TableArt's new location is 2,800 square feet, 1,100 square feet larger than its former storefront a block east.
Shop interiors include chandeliers available for purchase, such as a $52,000 Saint-Louis confection of cut glass at the entrance (left).
Freestanding tables dotted around the shop display inspirational place settings.
French porcelain from JL Coquet can be special-ordered in 13 colors. Hemisphere pattern prices range from $67 for a side plate to $172 for a charger.
Haviland & Co. Limoges porcelain is one of a handful of lines that have been expanded in the new store. Here, the Syracuse Rose pattern, $890 for a five-piece setting.
French ceramicist Sylvie Saint-André Perrin tints clays with oxides to create one-of-a-kind marbelized dishware.

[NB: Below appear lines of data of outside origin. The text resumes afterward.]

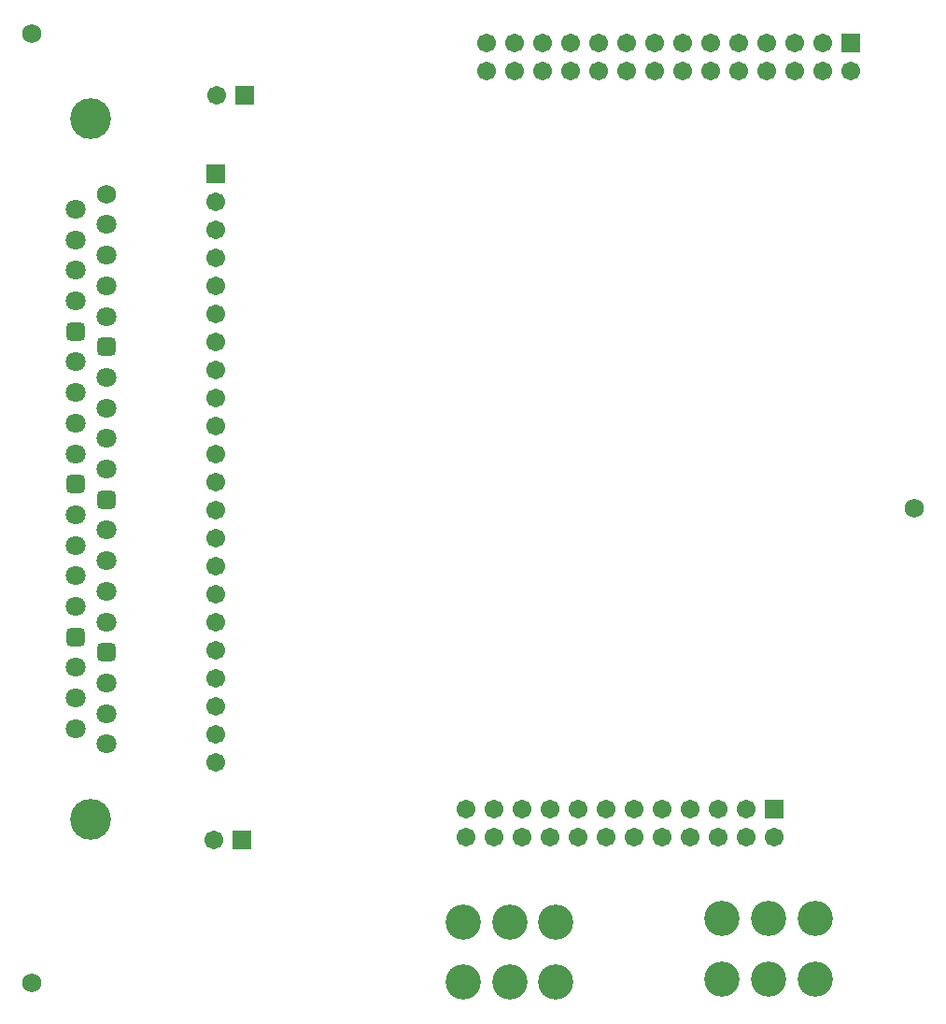
<source format=gts>
G04*
G04 #@! TF.GenerationSoftware,Altium Limited,Altium Designer,18.0.9 (584)*
G04*
G04 Layer_Color=8388736*
%FSLAX44Y44*%
%MOMM*%
G71*
G01*
G75*
%ADD13C,1.7032*%
%ADD14R,1.7032X1.7032*%
%ADD15C,1.7272*%
%ADD16R,1.7032X1.7032*%
%ADD17C,3.2032*%
%ADD18C,1.8032*%
G04:AMPARAMS|DCode=19|XSize=1.7272mm|YSize=1.7272mm|CornerRadius=0.4826mm|HoleSize=0mm|Usage=FLASHONLY|Rotation=270.000|XOffset=0mm|YOffset=0mm|HoleType=Round|Shape=RoundedRectangle|*
%AMROUNDEDRECTD19*
21,1,1.7272,0.7620,0,0,270.0*
21,1,0.7620,1.7272,0,0,270.0*
1,1,0.9652,-0.3810,-0.3810*
1,1,0.9652,-0.3810,0.3810*
1,1,0.9652,0.3810,0.3810*
1,1,0.9652,0.3810,-0.3810*
%
%ADD19ROUNDEDRECTD19*%
%ADD20C,3.7032*%
D13*
X207460Y844180D02*
D03*
X204920Y169810D02*
D03*
X757016Y891960D02*
D03*
X731616D02*
D03*
X706216D02*
D03*
X680816D02*
D03*
X655416D02*
D03*
X630016D02*
D03*
X604616D02*
D03*
X579216D02*
D03*
X553816D02*
D03*
X528416D02*
D03*
X503016D02*
D03*
X477616D02*
D03*
X452216D02*
D03*
X782416Y866560D02*
D03*
X757016D02*
D03*
X731616D02*
D03*
X706216D02*
D03*
X680816D02*
D03*
X655416D02*
D03*
X630016D02*
D03*
X604616D02*
D03*
X579216D02*
D03*
X553816D02*
D03*
X528416D02*
D03*
X503016D02*
D03*
X477616D02*
D03*
X452216D02*
D03*
X713074Y171870D02*
D03*
X687674Y197270D02*
D03*
Y171870D02*
D03*
X662274Y197270D02*
D03*
Y171870D02*
D03*
X636874Y197270D02*
D03*
Y171870D02*
D03*
X611474Y197270D02*
D03*
Y171870D02*
D03*
X586074Y197270D02*
D03*
Y171870D02*
D03*
X560674Y197270D02*
D03*
Y171870D02*
D03*
X535274Y197270D02*
D03*
Y171870D02*
D03*
X509874Y197270D02*
D03*
Y171870D02*
D03*
X484474Y197270D02*
D03*
Y171870D02*
D03*
X459074Y197270D02*
D03*
Y171870D02*
D03*
X433674Y197270D02*
D03*
Y171870D02*
D03*
X206190Y239660D02*
D03*
Y265060D02*
D03*
Y290460D02*
D03*
Y315860D02*
D03*
Y341260D02*
D03*
Y366660D02*
D03*
Y392060D02*
D03*
Y417460D02*
D03*
Y442860D02*
D03*
Y468260D02*
D03*
Y493660D02*
D03*
Y519060D02*
D03*
Y544460D02*
D03*
Y569860D02*
D03*
Y595260D02*
D03*
Y620660D02*
D03*
Y646060D02*
D03*
Y671460D02*
D03*
Y696860D02*
D03*
Y722260D02*
D03*
Y747660D02*
D03*
D14*
X232860Y844180D02*
D03*
X230320Y169810D02*
D03*
X782416Y891960D02*
D03*
X713074Y197270D02*
D03*
D15*
X840000Y470000D02*
D03*
X40000Y900000D02*
D03*
Y40000D02*
D03*
X107638Y754980D02*
D03*
D16*
X206190Y773060D02*
D03*
D17*
X707840Y98210D02*
D03*
Y43985D02*
D03*
X750015Y98210D02*
D03*
X665665Y43985D02*
D03*
Y98210D02*
D03*
X750015Y43985D02*
D03*
X472890Y95285D02*
D03*
Y41060D02*
D03*
X515065Y95285D02*
D03*
X430715Y41060D02*
D03*
Y95285D02*
D03*
X515065Y41060D02*
D03*
D18*
X107638Y256632D02*
D03*
X79190Y270602D02*
D03*
Y298288D02*
D03*
Y325974D02*
D03*
X107638Y312004D02*
D03*
Y395062D02*
D03*
X79190Y381346D02*
D03*
Y409032D02*
D03*
X107638Y422748D02*
D03*
Y367376D02*
D03*
Y450434D02*
D03*
X79190Y464404D02*
D03*
X107638Y533492D02*
D03*
X79190Y547462D02*
D03*
Y519776D02*
D03*
X107638Y561178D02*
D03*
X79190Y575148D02*
D03*
Y602834D02*
D03*
X107638Y644236D02*
D03*
Y699608D02*
D03*
Y671922D02*
D03*
X79190Y685892D02*
D03*
Y713578D02*
D03*
X107638Y727294D02*
D03*
Y284318D02*
D03*
Y588864D02*
D03*
X79190Y436718D02*
D03*
X107638Y505806D02*
D03*
X79190Y741264D02*
D03*
Y658206D02*
D03*
D19*
X107638Y339690D02*
D03*
Y478120D02*
D03*
X79190Y492090D02*
D03*
Y630520D02*
D03*
X107638Y616550D02*
D03*
X79190Y353660D02*
D03*
D20*
X93414Y188306D02*
D03*
Y823306D02*
D03*
M02*

</source>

Prices begin at $155 for a bowl.
TableArt's ingenious cutlery display on wall-mounted boards was inspired by a similar setup owner Walter Lowry saw in Europe.
The boutique's back wall is devoted to a hanging display of ever-changing table linens.
Perhaps TableArt's signature piece is the brilliant--and brilliantly priced--house label tumbler of mouth-blown glass. In two sizes, 12 ounces ($12) and 16 ounces ($14), it is available in 14 hues.